■ EXTRACT PROVIDED:
- - - -

Can you name a real-life experience that has inspired your artwork?
I do a lot of writing, so a lot of my art comes from my desire to write, I suppose. Because I’d rather really write than do art, but people don’t want to r ead long things in galleries.
What are your goals for your last semester here at TRU?
Honestly, I just want to be done. I don’t really want to be an artist, I want to be a writer .
Where do you see yourself in five years?
Hopefully writing. I’m interested in young adult, modern fantasies, kind of. I think a lot of my art stems from that.
How have you grown as an artist since your first year?
It’s good to be exposed to a lot of different ways of doing art. I did a lot of sculpture in my first couple of years and I’ve been developing my painting a little. Exposure to new mediums really changed how I do art. I think I’ll continue with digital art.
Tell us about your piece on display today.
This is dealing with the idea of gods, of little things, like animism, spirit, energy of things. Kind of modern gods that no one would really pray to, but they still exist in some way.
Can you name an artist that is inspiring your work?
No, not really.
Heather Pratt-Johnson
Salmon Arm, B.C. (Tappen, technically.)
Can you name a real-life experience that has inspired your artwork?
I used to take these photos at my grandmothers pool during Thanksgiving or the summertime. I’d use my sisters as my subjects. I was 16 or so. I had a lot of underwater cameras at that time and I still have them.

- - - -

■ INPUT DATA:
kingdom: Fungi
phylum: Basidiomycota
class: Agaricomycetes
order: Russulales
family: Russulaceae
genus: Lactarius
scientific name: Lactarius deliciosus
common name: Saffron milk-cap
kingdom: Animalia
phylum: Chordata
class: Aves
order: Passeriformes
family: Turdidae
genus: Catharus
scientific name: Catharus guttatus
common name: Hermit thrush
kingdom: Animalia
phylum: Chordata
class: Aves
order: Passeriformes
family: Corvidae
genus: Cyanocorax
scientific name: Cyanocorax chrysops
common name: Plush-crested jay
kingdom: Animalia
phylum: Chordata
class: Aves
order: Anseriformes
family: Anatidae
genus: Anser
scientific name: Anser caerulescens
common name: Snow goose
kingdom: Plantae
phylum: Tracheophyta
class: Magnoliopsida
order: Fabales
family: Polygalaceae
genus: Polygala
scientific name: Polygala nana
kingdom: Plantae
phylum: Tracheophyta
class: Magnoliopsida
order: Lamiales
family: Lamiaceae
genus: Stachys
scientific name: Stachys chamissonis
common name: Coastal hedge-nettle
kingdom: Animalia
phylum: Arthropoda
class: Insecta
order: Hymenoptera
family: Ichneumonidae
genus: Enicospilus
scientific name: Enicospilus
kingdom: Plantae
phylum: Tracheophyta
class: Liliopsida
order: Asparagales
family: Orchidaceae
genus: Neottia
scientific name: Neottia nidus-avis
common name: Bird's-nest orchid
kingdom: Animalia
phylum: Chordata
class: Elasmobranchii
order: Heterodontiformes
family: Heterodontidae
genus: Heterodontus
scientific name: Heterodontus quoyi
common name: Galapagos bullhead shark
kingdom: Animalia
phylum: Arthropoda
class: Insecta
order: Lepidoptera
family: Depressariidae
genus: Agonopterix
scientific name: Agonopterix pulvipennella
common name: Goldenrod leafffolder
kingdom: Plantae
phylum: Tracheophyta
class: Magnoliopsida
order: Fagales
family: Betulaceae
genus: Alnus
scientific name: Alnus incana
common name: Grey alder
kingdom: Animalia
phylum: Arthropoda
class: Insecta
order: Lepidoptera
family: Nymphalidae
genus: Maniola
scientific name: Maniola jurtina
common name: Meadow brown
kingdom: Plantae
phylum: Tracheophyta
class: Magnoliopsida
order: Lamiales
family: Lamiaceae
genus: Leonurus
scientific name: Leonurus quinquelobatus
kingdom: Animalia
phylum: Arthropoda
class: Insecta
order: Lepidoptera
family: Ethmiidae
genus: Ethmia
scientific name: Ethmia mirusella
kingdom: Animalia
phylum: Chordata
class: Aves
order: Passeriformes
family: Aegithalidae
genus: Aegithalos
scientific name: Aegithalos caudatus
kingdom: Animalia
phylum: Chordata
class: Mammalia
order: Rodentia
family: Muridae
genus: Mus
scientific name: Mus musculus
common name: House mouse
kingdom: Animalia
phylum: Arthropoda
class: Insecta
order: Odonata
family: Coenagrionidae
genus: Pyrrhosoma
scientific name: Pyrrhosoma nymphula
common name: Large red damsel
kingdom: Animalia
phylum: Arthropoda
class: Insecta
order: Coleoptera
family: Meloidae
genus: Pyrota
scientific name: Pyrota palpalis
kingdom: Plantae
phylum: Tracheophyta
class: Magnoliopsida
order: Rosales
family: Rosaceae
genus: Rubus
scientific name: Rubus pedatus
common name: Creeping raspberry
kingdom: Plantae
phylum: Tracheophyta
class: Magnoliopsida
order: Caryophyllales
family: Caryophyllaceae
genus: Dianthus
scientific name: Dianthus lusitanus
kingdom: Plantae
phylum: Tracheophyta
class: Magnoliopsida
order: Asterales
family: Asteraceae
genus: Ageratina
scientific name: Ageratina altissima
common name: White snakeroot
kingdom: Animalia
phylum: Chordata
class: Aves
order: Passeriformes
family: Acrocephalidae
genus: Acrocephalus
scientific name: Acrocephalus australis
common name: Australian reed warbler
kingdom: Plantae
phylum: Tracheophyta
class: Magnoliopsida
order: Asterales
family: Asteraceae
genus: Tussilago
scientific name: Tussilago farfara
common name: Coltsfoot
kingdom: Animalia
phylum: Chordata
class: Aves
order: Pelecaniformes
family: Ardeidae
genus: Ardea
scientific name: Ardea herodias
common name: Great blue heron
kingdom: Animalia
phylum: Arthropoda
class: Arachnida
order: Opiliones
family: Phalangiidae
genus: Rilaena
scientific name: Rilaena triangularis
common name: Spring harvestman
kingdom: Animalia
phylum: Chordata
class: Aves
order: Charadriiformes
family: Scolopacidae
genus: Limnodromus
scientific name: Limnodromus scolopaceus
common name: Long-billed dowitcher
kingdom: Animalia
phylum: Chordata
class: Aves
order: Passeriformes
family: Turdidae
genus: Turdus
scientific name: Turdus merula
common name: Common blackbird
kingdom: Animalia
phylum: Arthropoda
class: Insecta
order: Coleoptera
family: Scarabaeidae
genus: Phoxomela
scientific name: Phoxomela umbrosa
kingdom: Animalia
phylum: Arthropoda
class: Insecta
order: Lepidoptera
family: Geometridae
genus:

- - - -

■ EXERCISE INSTRUCTIONS: Reproduce word for word the passage of the art student interview between "What are your" and "inspiring your work?", inclusive.

■ RESULT FOR THIS TASK:
What are your goals for your last semester here at TRU?
Honestly, I just want to be done. I don’t really want to be an artist, I want to be a writer .
Where do you see yourself in five years?
Hopefully writing. I’m interested in young adult, modern fantasies, kind of. I think a lot of my art stems from that.
How have you grown as an artist since your first year?
It’s good to be exposed to a lot of different ways of doing art. I did a lot of sculpture in my first couple of years and I’ve been developing my painting a little. Exposure to new mediums really changed how I do art. I think I’ll continue with digital art.
Tell us about your piece on display today.
This is dealing with the idea of gods, of little things, like animism, spirit, energy of things. Kind of modern gods that no one would really pray to, but they still exist in some way.
Can you name an artist that is inspiring your work?